Question

How do you factor \[{x^3} - 2{x^2} + 4x - 8?\]

Answer 1

Hint:The given question describes the operation of addition/ subtraction/ multiplication/ division.We have to find the value \[x\] from the given equation. To make easy calculations we have to separate \[{x^2}\] terms and constant terms from the given equation. We need to know the basic algebraic formulae to make an easy calculation. Also, we need to know how to take the square root value of negative numbers.

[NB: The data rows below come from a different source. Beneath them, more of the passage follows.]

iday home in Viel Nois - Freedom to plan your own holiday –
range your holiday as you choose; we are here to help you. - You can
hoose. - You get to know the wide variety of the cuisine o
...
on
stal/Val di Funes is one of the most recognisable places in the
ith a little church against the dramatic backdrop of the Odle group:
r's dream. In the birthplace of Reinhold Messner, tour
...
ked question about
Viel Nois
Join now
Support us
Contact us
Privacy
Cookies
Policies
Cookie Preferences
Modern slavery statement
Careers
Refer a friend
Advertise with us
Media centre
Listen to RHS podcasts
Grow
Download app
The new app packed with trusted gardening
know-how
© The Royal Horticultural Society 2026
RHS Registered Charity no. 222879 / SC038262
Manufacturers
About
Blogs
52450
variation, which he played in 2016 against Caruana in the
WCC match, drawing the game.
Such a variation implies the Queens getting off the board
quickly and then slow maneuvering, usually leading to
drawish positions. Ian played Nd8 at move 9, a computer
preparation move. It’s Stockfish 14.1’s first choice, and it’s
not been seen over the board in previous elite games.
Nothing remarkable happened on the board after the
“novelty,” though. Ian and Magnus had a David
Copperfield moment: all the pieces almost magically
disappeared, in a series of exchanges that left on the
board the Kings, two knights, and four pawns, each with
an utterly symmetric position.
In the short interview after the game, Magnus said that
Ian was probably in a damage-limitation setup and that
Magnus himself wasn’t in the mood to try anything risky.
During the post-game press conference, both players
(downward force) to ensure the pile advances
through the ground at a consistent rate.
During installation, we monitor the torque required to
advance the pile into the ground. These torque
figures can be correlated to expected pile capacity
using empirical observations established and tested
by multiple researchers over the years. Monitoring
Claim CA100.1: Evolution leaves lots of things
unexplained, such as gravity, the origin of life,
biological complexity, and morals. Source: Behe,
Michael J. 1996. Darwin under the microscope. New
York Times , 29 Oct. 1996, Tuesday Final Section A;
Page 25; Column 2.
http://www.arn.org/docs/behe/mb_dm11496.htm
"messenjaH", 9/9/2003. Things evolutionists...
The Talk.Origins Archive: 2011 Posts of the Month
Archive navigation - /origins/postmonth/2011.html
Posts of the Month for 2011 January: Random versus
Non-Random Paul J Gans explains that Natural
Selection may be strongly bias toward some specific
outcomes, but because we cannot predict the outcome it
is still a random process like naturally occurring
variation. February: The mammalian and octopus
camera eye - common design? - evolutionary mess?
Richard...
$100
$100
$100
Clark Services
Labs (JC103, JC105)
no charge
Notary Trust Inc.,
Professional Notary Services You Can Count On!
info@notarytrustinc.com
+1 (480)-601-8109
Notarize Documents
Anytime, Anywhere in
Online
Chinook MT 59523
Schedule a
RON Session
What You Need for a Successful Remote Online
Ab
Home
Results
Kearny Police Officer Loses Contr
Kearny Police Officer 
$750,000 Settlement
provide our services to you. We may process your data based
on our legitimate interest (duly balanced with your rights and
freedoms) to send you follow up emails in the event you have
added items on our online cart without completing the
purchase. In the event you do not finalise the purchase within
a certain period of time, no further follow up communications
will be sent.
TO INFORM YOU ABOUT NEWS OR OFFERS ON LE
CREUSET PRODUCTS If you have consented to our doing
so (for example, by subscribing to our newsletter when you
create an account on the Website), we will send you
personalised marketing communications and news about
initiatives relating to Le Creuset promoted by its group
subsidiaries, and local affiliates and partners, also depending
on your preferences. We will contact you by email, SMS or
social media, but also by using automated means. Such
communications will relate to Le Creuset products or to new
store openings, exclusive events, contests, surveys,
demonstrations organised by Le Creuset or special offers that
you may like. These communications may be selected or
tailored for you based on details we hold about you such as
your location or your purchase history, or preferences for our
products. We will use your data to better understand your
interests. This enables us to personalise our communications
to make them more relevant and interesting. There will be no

Complete step by step solution:
The given quadratic equation is shown below,
 \[{x^3} - 2{x^2} + 4x - 8 = 0\] \[ \to \left( 1 \right)\]
To find the value \[x\] from the above equation we would try to simplify the above equation.
First, we need to separate \[{x^2}\] from the equation \[\left( 1 \right)\] , we get
 \[\left( 1 \right) \to {x^3} - 2{x^2} + 4x - 8 = 0\]
 \[{x^2}\left( {x - 2} \right) + 4x - 8 = 0 \to \left( 2 \right)\]
Next, we would separate the constant terms from the above equation, so we get
 \[{x^2}\left( {x - 2} \right) + 4\left( {x - 2} \right) = 0 \to \left( 3 \right)\]
In the equation \[\left( 3 \right)\] we can see the term \[\left( {x - 2} \right)\] as a common term, so we get
 \[\left( {x - 2} \right)\left( {{x^2} + 4} \right) = 0\]

So, the value of \[x\] can be found in two cases as follows,
Case: 1
 \[\left( {x - 2} \right) = 0 \\
x = 2 \\
\]
Case: 2
 \[{x^2} + 4 = 0 \\
{x^2} = - 4 \\
x = \sqrt { - 4} \\\]
So, we get
 \[x = \pm 2j\]
(Here \[j\] is the imaginary part)

So, the final answer is,
The value of \[x = 2\] (or) \[x = + 2j\] (or) \[x = - 2j\] .

Note: This question involves the operation of addition/ subtraction/ multiplication/ division. To find the value \[x\] from the given quadratic equation we would try to simplify the equation by separating the common terms.

 Note that if we have a negative number inside the root, we have to put \[j\] when the negative number is taken out from the square root. Remember that when \[j\] is multiplied with \[j\] the answer becomes \[ - 1\] Remember that the value of \[{(j)^2}\] is equal to the value of \[{( - j)^2}\] . That’s why we put \[j\] instead of a symbol inside the root.